The founder claim: custom model, not an LLM wrapper
Ismaeel said in a follow-up answer that Expanse's core model is not an LLM, but a custom architecture built to accept multimodal inputs such as source code, submission scripts and hardware topology.
The founders framed that as the company's technical wedge. They said Ismaeel previously worked at EPCC, Edinburgh's Parallel Computing Centre, under Adrian Jackson, where he built a multimodal HPC resource predictor that ingested code, submission scripts, hardware telemetry and cluster metadata. On EPCC workloads, they said that model scored 34% better than other baselines and outperformed frontier general-purpose LLMs prompted on the same resource-prediction task by roughly 8x.

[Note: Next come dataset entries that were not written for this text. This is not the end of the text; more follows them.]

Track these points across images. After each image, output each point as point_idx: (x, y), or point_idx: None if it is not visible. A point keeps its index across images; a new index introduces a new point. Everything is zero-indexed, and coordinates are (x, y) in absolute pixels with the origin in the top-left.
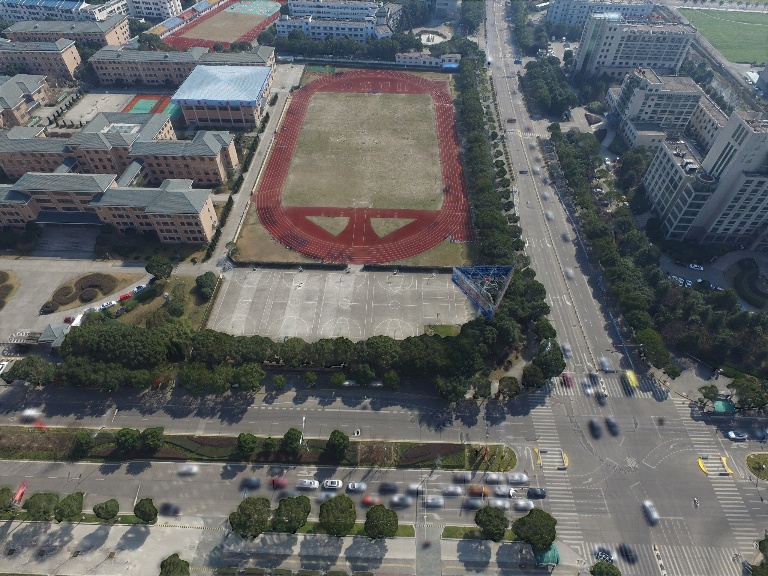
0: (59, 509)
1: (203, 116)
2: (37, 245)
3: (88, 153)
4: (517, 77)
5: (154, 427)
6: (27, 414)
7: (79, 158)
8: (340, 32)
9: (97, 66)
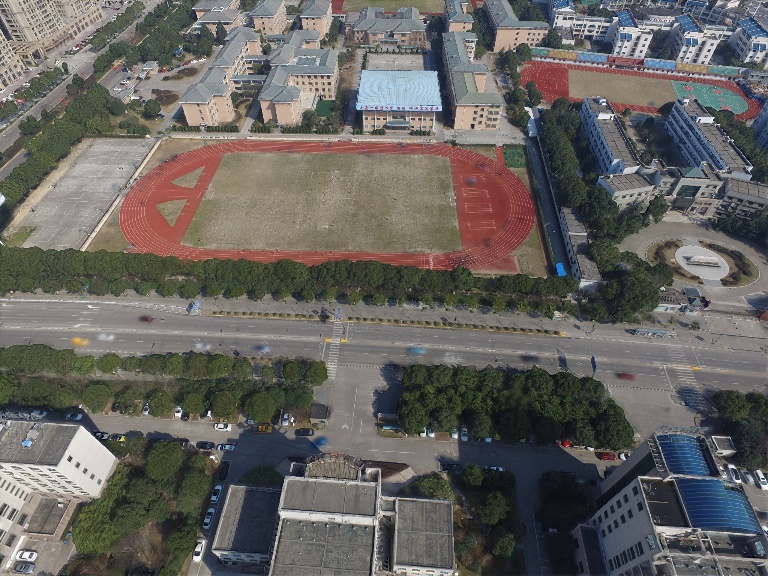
0: None
1: None
2: None
3: None
4: None
5: None
6: None
7: None
8: (601, 149)
9: None
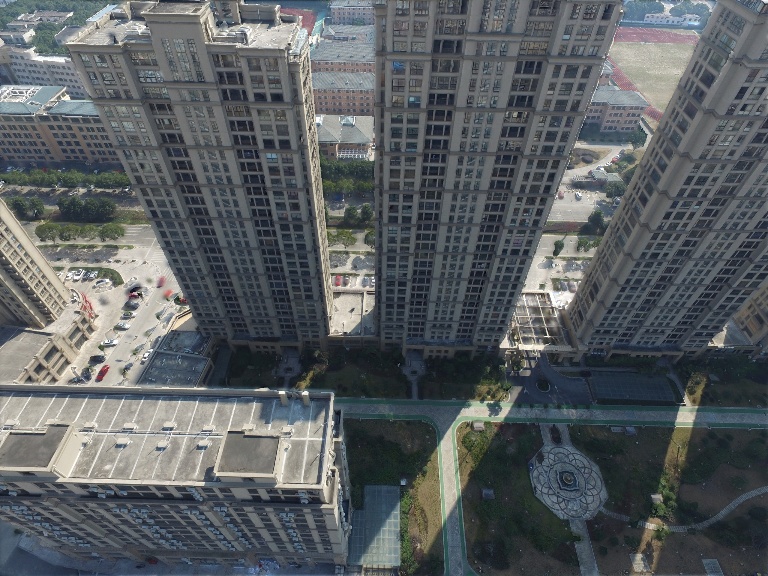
0: None
1: None
2: None
3: None
4: None
5: None
6: None
7: None
8: None
9: None
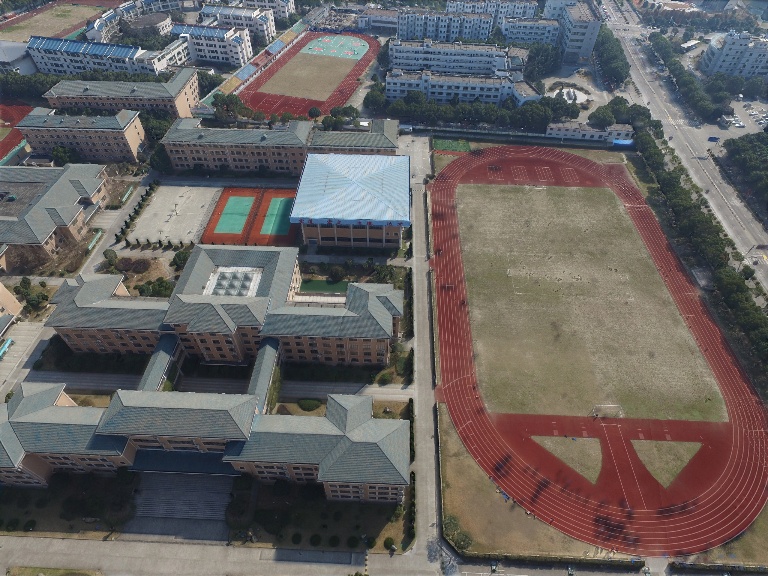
0: None
1: (329, 234)
2: (134, 508)
3: (199, 335)
4: (711, 158)
5: None
6: None
7: (182, 335)
8: (468, 92)
9: (171, 149)
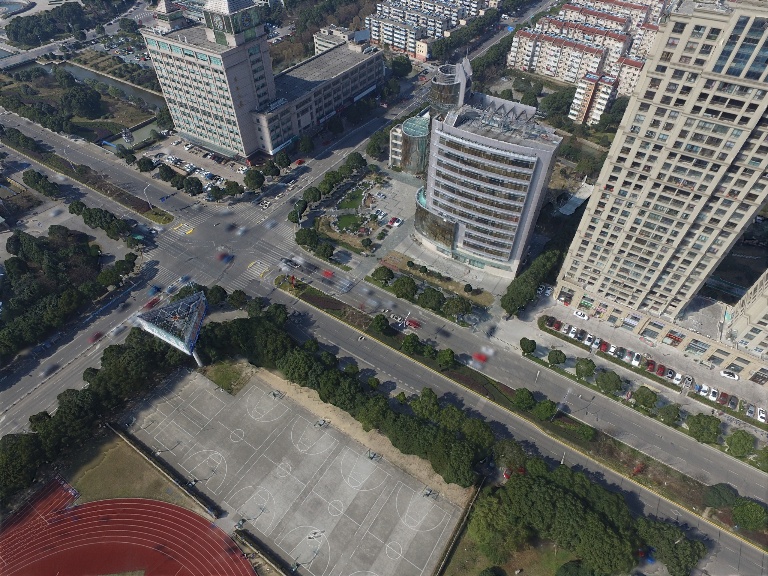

Expanse is using that argument to separate itself from three common approaches in clusters today: historical per-user averages from SLURM accounting data, hand-written heuristics, and general-purpose coding agents. The founders argue that averages break when workloads change, heuristics are brittle, and LLMs reason about code without a native view of how a particular node topology actually performs.
That is also where the proof burden sits. Buyers will want to know whether Expanse's cluster-specific model keeps improving across new hardware, new teams and new workload patterns, and whether its recommendations are trusted enough for researchers to stop padding every job request.
What users get
Expanse describes three user-facing capabilities.
First, resource prediction at submit time. The product estimates the resources a job needs and can warn about likely out-of-memory failures and other memory-related issues before the job runs.
Second, live observability. While a job runs, Expanse shows hardware telemetry and code-stack profiling in a dashboard. The founders say the profiling overhead is in the low single digits.
Third, failure diagnosis. If a workload fails, Expanse correlates stack profiling with hardware telemetry and produces short, solution-oriented logs that explain what happened, why it happened and what code-level change might fix it.
For researchers and infrastructure teams, the appeal is not just saving money. It is reducing the penalty for asking for a tighter allocation. If the prediction is credible, users can request fewer resources without feeling like they are gambling a multi-day run.
Paid pilots, with a trust problem to solve
Expanse says it is onboarding customers through paid pilots. Pricing is per-cluster. The company is offering a two-week measurement window in which it installs, ingests cluster data and reports recoverable capacity to data center operators, followed by a paid pilot in one department at a fixed monthly fee.
The stated target is operators of SLURM or Kubernetes HPC/GPU clusters with more than 100 GPUs.
That buyer knows the pain already. The challenge is trust. Cluster users over-request because it is rational: wasting someone else's capacity is less immediately painful than losing a long run near completion. Expanse's opportunity is to make the safer behavior and the efficient behavior the same behavior. Its launch gives a more concrete product than an idle-capacity marketplace, but the evidence still has to come from live clusters where users actually act on the recommendations.